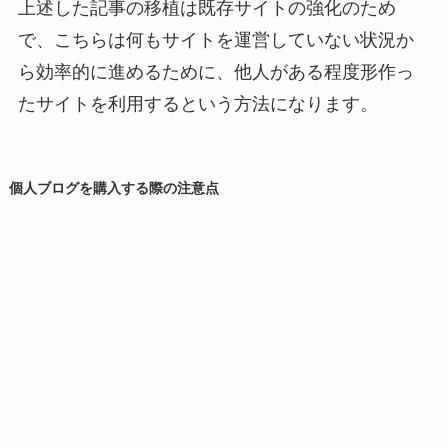
上述した記事の移植は既存サイトの強化のため
で、こちらは何もサイトを運営していない状況か
ら効率的に進めるために、他人がある程度形作っ
たサイトを利用するという方法になります。
個人ブログを購入する際の注意点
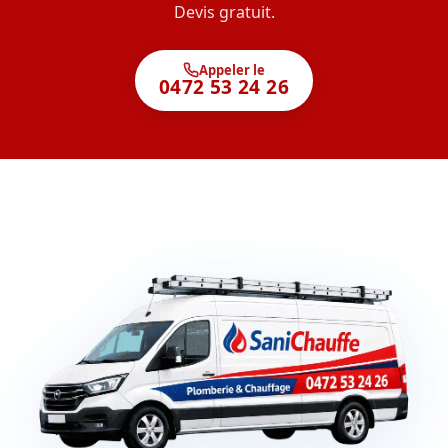
Devis gratuit.
Appeler le
0472 53 24 26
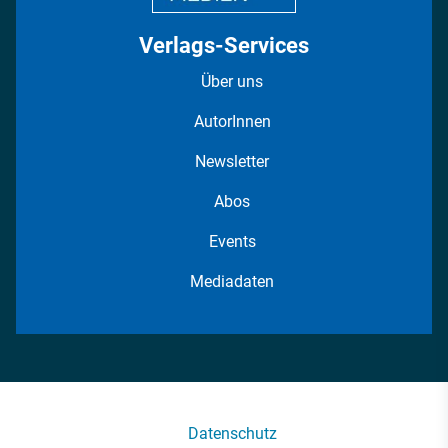
Verlags-Services
Über uns
AutorInnen
Newsletter
Abos
Events
Mediadaten
Datenschutz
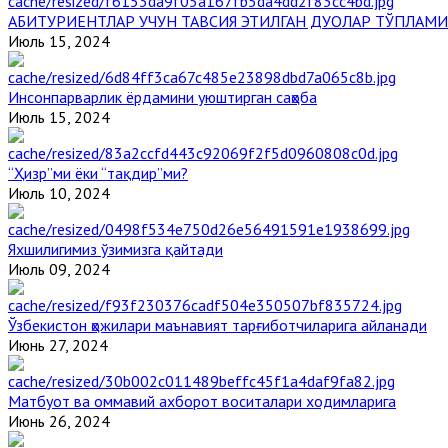
АБИТУРИЕНТЛАР УЧУН ТАВСИЯ ЭТИЛГАН ДУОЛАР ТЎПЛАМИ
Июль 15, 2024
Инсонпарварлик ёрдамини уюштирган саҳоба
Июль 15, 2024
“Ҳизр”ми ёки “тақдир”ми?
Июль 10, 2024
Яхшилигимиз ўзимизга қайтади
Июль 09, 2024
Ўзбекистон ҳожилари маънавият тарғиботчиларига айланади
Июнь 27, 2024
Матбуот ва оммавий ахборот воситалари ходимларига
Июнь 26, 2024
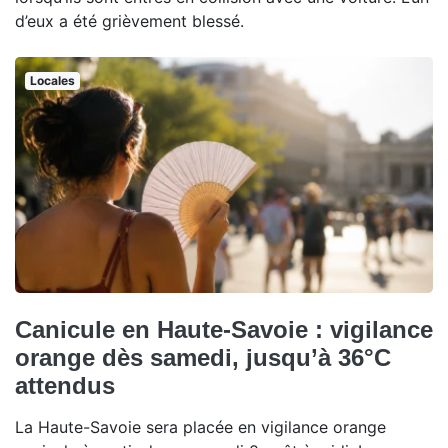
d’eux a été grièvement blessé.
Locales
Canicule en Haute-Savoie : vigilance
orange dès samedi, jusqu’à 36°C
attendus
La Haute-Savoie sera placée en vigilance orange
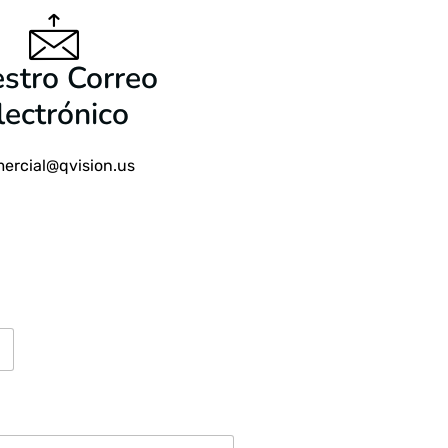
stro Correo
lectrónico
ercial@qvision.us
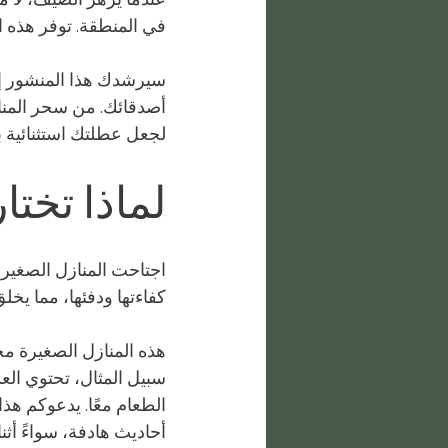
في المنطقة. توفر هذه ال
سيرشدك هذا المنشور إل
أصدقائك. من سحر المناز
لجعل عطلتك استثنائية ب
لماذا تختار
اجتاحت المنازل الصغيرة 
كفاءتها ودفئها، مما يخ
هذه المنازل الصغيرة مجه
سبيل المثال، تحتوي الع
الطعام معًا. يدعوكم هذ
أحاديث هادفة، سواءً أثن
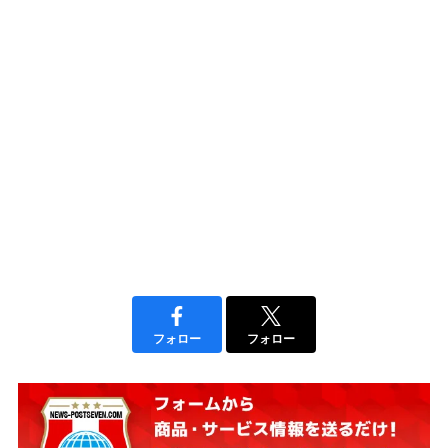
フォロー
フォロー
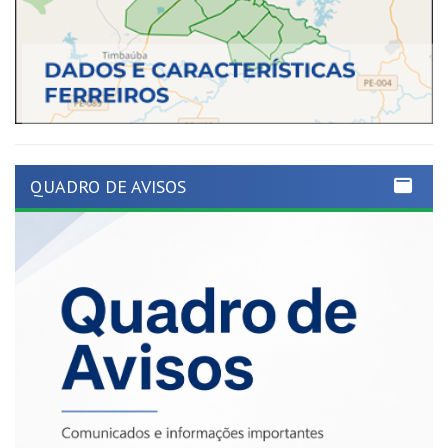
QUADRO DE AVISOS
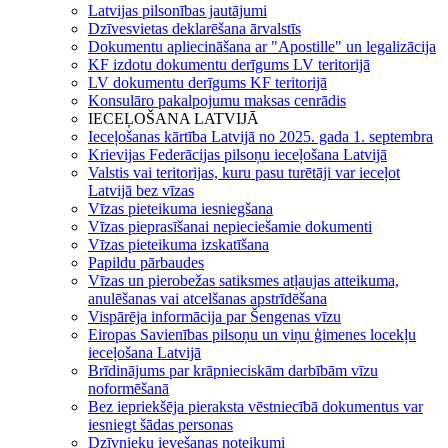
Latvijas pilsonības jautājumi
Dzīvesvietas deklarēšana ārvalstīs
Dokumentu apliecināšana ar "Apostille" un legalizācija
KF izdotu dokumentu derīgums LV teritorijā
LV dokumentu derīgums KF teritorijā
Konsulāro pakalpojumu maksas cenrādis
IECEĻOŠANA LATVIJĀ
Ieceļošanas kārtība Latvijā no 2025. gada 1. septembra
Krievijas Federācijas pilsoņu ieceļošana Latvijā
Valstis vai teritorijas, kuru pasu turētāji var ieceļot
Latvijā bez vīzas
Vīzas pieteikuma iesniegšana
Vīzas pieprasīšanai nepieciešamie dokumenti
Vīzas pieteikuma izskatīšana
Papildu pārbaudes
Vīzas un pierobežas satiksmes atļaujas atteikuma,
anulēšanas vai atcelšanas apstrīdēšana
Vispārēja informācija par Šengenas vīzu
Eiropas Savienības pilsoņu un viņu ģimenes locekļu
ieceļošana Latvijā
Brīdinājums par krāpnieciskām darbībām vīzu
noformēšanā
Bez iepriekšēja pieraksta vēstniecībā dokumentus var
iesniegt šādas personas
Dzīvnieku ievešanas noteikumi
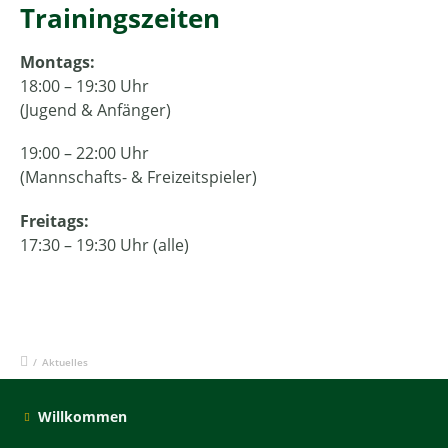
Trainingszeiten
Montags:
18:00 – 19:30 Uhr
(Jugend & Anfänger)
19:00 – 22:00 Uhr
(Mannschafts- & Freizeitspieler)
Freitags:
17:30 – 19:30 Uhr (alle)
/
Aktuelles
Willkommen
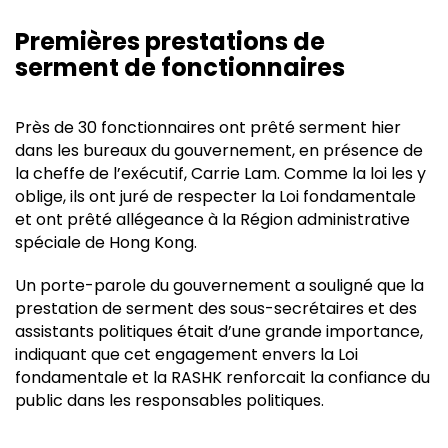
Premières prestations de
serment de fonctionnaires
Près de 30 fonctionnaires ont prêté serment hier
dans les bureaux du gouvernement, en présence de
la cheffe de l’exécutif, Carrie Lam. Comme la loi les y
oblige, ils ont juré de respecter la Loi fondamentale
et ont prêté allégeance à la Région administrative
spéciale de Hong Kong.
Un porte-parole du gouvernement a souligné que la
prestation de serment des sous-secrétaires et des
assistants politiques était d’une grande importance,
indiquant que cet engagement envers la Loi
fondamentale et la RASHK renforcait la confiance du
public dans les responsables politiques.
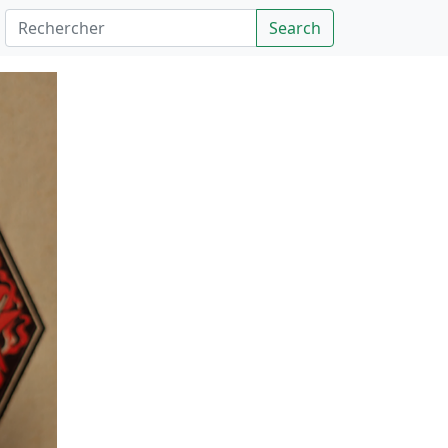
Rechercher
Search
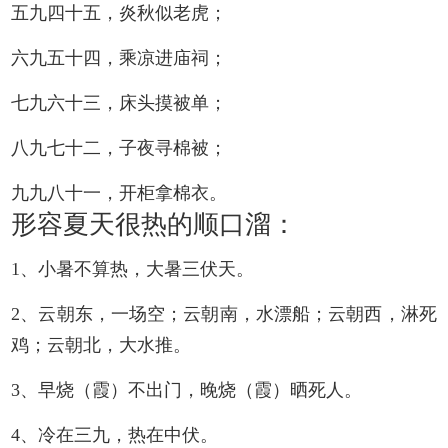
五九四十五，炎秋似老虎；
六九五十四，乘凉进庙祠；
七九六十三，床头摸被单；
八九七十二，子夜寻棉被；
九九八十一，开柜拿棉衣。
形容夏天很热的顺口溜：
1、小暑不算热，大暑三伏天。
2、云朝东，一场空；云朝南，水漂船；云朝西，淋死
鸡；云朝北，大水推。
3、早烧（霞）不出门，晚烧（霞）晒死人。
4、冷在三九，热在中伏。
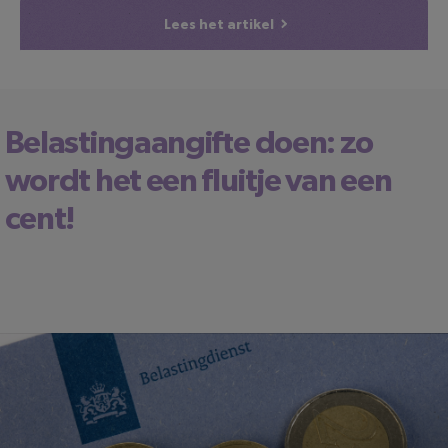
Lees het artikel
Belastingaangifte doen: zo
wordt het een fluitje van een
cent!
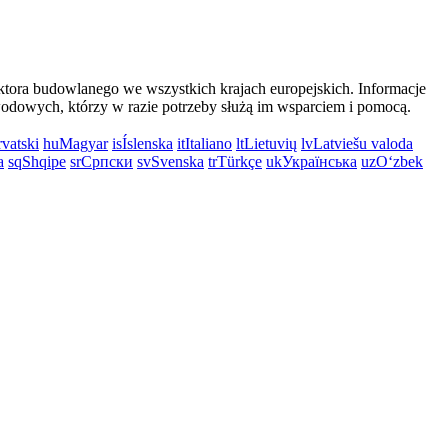
ktora budowlanego we wszystkich krajach europejskich. Informacje
awodowych, którzy w razie potrzeby służą im wsparciem i pomocą.
vatski
hu
Magyar
is
Íslenska
it
Italiano
lt
Lietuvių
lv
Latviešu valoda
a
sq
Shqipe
sr
Српски
sv
Svenska
tr
Türkçe
uk
Українська
uz
Oʻzbek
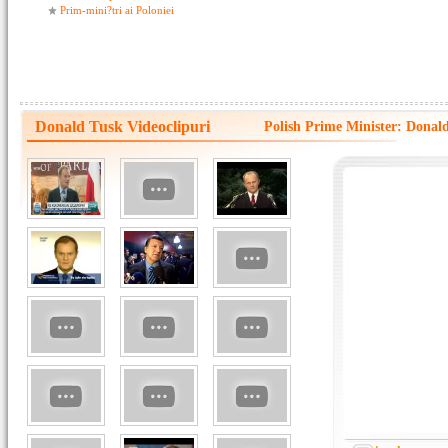
Prim-mini?tri ai Poloniei
Donald Tusk Videoclipuri
Polish Prime Minister: Donald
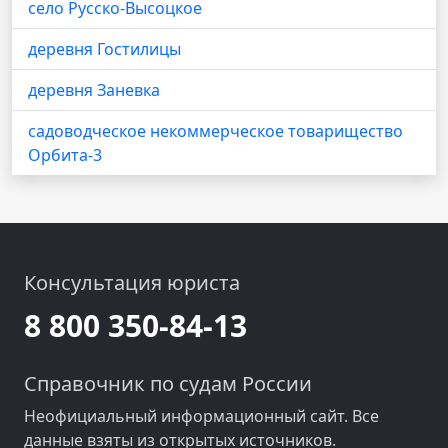
село Русско-Высоцкое
деревня Гостилицы
деревня Заневка
садоводческое некоммерческое товарищество
Орбита-3
Консультация юриста
8 800 350-84-13
Справочник по судам России
Неофициальный информационный сайт. Все
данные взяты из открытых источников.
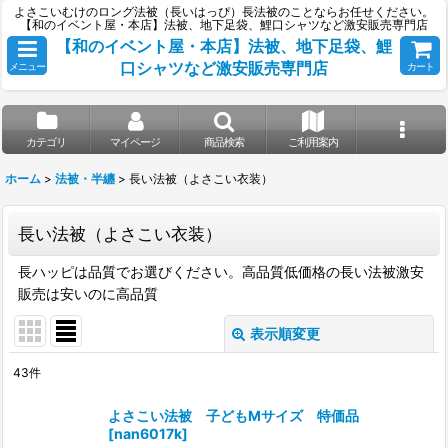
よさこいむけのロング法被（長いはっぴ）長法被のことならお任せください。
【和のイベント屋・本店】法被、地下足袋、鯉口シャツなど激安販売専門店
【和のイベント屋・本店】法被、地下足袋、鯉
口シャツなど激安販売専門店
メニュー
カート
カテゴリ
マイページ
商品検索
ご利用案内
ホーム
>
法被・半纏
>
長い法被（よさこい衣装）
長い法被（よさこい衣装）
長ハッピは品質でお選びください。高品質低価格の長い法被激安
販売は安いのに高品質
表示順変更
閉じる
43
件
表示数
:
よさこい法被 子どもMサイズ 特価品
[
nan6017k
]
並び順
:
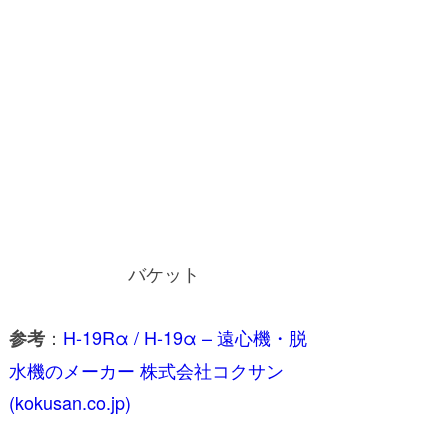
バケット
：
H-19Rα / H-19α – 遠心機・脱
参考
水機のメーカー 株式会社コクサン
(kokusan.co.jp)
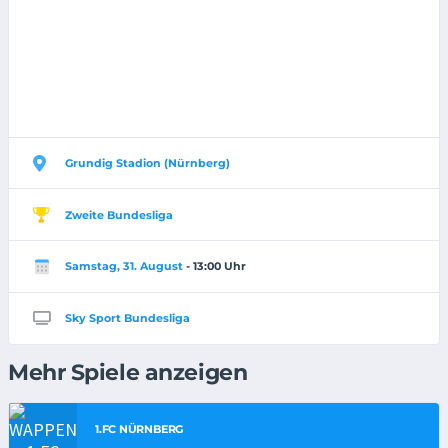
Grundig Stadion (Nürnberg)
Zweite Bundesliga
Samstag, 31. August
- 13:00 Uhr
Sky Sport Bundesliga
Mehr Spiele anzeigen
1.FC NÜRNBERG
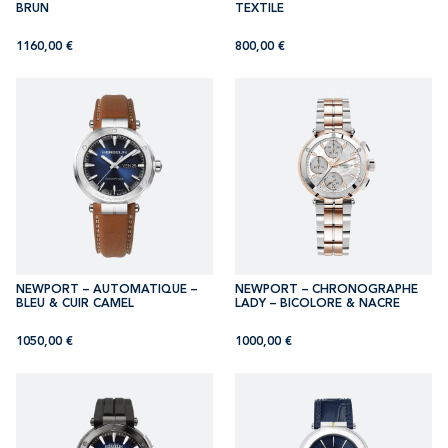
BRUN
TEXTILE
1160,00
€
800,00
€
NEWPORT – AUTOMATIQUE –
NEWPORT – CHRONOGRAPHE
BLEU & CUIR CAMEL
LADY – BICOLORE & NACRE
1050,00
€
1000,00
€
———
* What you have to do *
Write out the text of every record above line for line, unchanged, and leave out the picture lines.

* Task result *
上述した記事の移植は既存サイトの強化のため
で、こちらは何もサイトを運営していない状況か
ら効率的に進めるために、他人がある程度形作っ
たサイトを利用するという方法になります。
個人ブログを購入する際の注意点
Devis gratuit.
Appeler le
0472 53 24 26
Verlags-Services
Über uns
AutorInnen
Newsletter
Abos
Events
Mediadaten
Datenschutz
АБИТУРИЕНТЛАР УЧУН ТАВСИЯ ЭТИЛГАН ДУОЛАР ТЎПЛАМИ
Июль 15, 2024
Инсонпарварлик ёрдамини уюштирган саҳоба
Июль 15, 2024
“Ҳизр”ми ёки “тақдир”ми?
Июль 10, 2024
Яхшилигимиз ўзимизга қайтади
Июль 09, 2024
Ўзбекистон ҳожилари маънавият тарғиботчиларига айланади
Июнь 27, 2024
Матбуот ва оммавий ахборот воситалари ходимларига
Июнь 26, 2024
d’eux a été grièvement blessé.
Locales
Canicule en Haute-Savoie : vigilance
orange dès samedi, jusqu’à 36°C
attendus
La Haute-Savoie sera placée en vigilance orange
stro Correo
lectrónico
ercial@qvision.us
في المنطقة. توفر هذه ال
سيرشدك هذا المنشور إل
أصدقائك. من سحر المناز
لجعل عطلتك استثنائية ب
لماذا تختار
اجتاحت المنازل الصغيرة 
كفاءتها ودفئها، مما يخ
هذه المنازل الصغيرة مجه
سبيل المثال، تحتوي الع
الطعام معًا. يدعوكم هذ
أحاديث هادفة، سواءً أثن
フォロー
フォロー
QUADRO DE AVISOS
Latvijas pilsonības jautājumi
Dzīvesvietas deklarēšana ārvalstīs
Dokumentu apliecināšana ar "Apostille" un legalizācija
KF izdotu dokumentu derīgums LV teritorijā
LV dokumentu derīgums KF teritorijā
Konsulāro pakalpojumu maksas cenrādis
IECEĻOŠANA LATVIJĀ
Ieceļošanas kārtība Latvijā no 2025. gada 1. septembra
Krievijas Federācijas pilsoņu ieceļošana Latvijā
Valstis vai teritorijas, kuru pasu turētāji var ieceļot
Latvijā bez vīzas
Vīzas pieteikuma iesniegšana
Vīzas pieprasīšanai nepieciešamie dokumenti
Vīzas pieteikuma izskatīšana
Papildu pārbaudes
Vīzas un pierobežas satiksmes atļaujas atteikuma,
anulēšanas vai atcelšanas apstrīdēšana
Vispārēja informācija par Šengenas vīzu
Eiropas Savienības pilsoņu un viņu ģimenes locekļu
ieceļošana Latvijā
Brīdinājums par krāpnieciskām darbībām vīzu
noformēšanā
Bez iepriekšēja pieraksta vēstniecībā dokumentus var
iesniegt šādas personas
Dzīvnieku ievešanas noteikumi
Trainingszeiten
Montags:
18:00 – 19:30 Uhr
(Jugend & Anfänger)
19:00 – 22:00 Uhr
(Mannschafts- & Freizeitspieler)
Freitags:
17:30 – 19:30 Uhr (alle)
/
Aktuelles
Willkommen
Premières prestations de
serment de fonctionnaires
Près de 30 fonctionnaires ont prêté serment hier
dans les bureaux du gouvernement, en présence de
la cheffe de l’exécutif, Carrie Lam. Comme la loi les y
oblige, ils ont juré de respecter la Loi fondamentale
et ont prêté allégeance à la Région administrative
spéciale de Hong Kong.
Un porte-parole du gouvernement a souligné que la
prestation de serment des sous-secrétaires et des
assistants politiques était d’une grande importance,
indiquant que cet engagement envers la Loi
fondamentale et la RASHK renforcait la confiance du
public dans les responsables politiques.
Rechercher
Search
五九四十五，炎秋似老虎；
六九五十四，乘凉进庙祠；
七九六十三，床头摸被单；
八九七十二，子夜寻棉被；
九九八十一，开柜拿棉衣。
形容夏天很热的顺口溜：
1、小暑不算热，大暑三伏天。
2、云朝东，一场空；云朝南，水漂船；云朝西，淋死
鸡；云朝北，大水推。
3、早烧（霞）不出门，晚烧（霞）晒死人。
4、冷在三九，热在中伏。
Lees het artikel
Belastingaangifte doen: zo
wordt het een fluitje van een
cent!
ktora budowlanego we wszystkich krajach europejskich. Informacje
awodowych, którzy w razie potrzeby służą im wsparciem i pomocą.
vatski
hu
Magyar
is
Íslenska
it
Italiano
lt
Lietuvių
lv
Latviešu valoda
a
sq
Shqipe
sr
Српски
sv
Svenska
tr
Türkçe
uk
Українська
uz
Oʻzbek
Prim-mini?tri ai Poloniei
Donald Tusk Videoclipuri
Polish Prime Minister: Donald
село Русско-Высоцкое
деревня Гостилицы
деревня Заневка
садоводческое некоммерческое товарищество
Орбита-3
Консультация юриста
8 800 350-84-13
Справочник по судам России
Неофициальный информационный сайт. Все
данные взяты из открытых источников.
よさこいむけのロング法被（長いはっぴ）長法被のことならお任せください。
【和のイベント屋・本店】法被、地下足袋、鯉口シャツなど激安販売専門店
【和のイベント屋・本店】法被、地下足袋、鯉
口シャツなど激安販売専門店
メニュー
カート
カテゴリ
マイページ
商品検索
ご利用案内
ホーム
>
法被・半纏
>
長い法被（よさこい衣装）
長い法被（よさこい衣装）
長ハッピは品質でお選びください。高品質低価格の長い法被激安
販売は安いのに高品質
表示順変更
閉じる
43
件
表示数
:
よさこい法被 子どもMサイズ 特価品
[
nan6017k
]
並び順
:
バケット
：
H-19Rα / H-19α – 遠心機・脱
参考
水機のメーカー 株式会社コクサン
(kokusan.co.jp)
Grundig Stadion (Nürnberg)
Zweite Bundesliga
Samstag, 31. August
- 13:00 Uhr
Sky Sport Bundesliga
Mehr Spiele anzeigen
1.FC NÜRNBERG
BRUN
TEXTILE
1160,00
€
800,00
€
NEWPORT – AUTOMATIQUE –
NEWPORT – CHRONOGRAPHE
BLEU & CUIR CAMEL
LADY – BICOLORE & NACRE
1050,00
€
1000,00
€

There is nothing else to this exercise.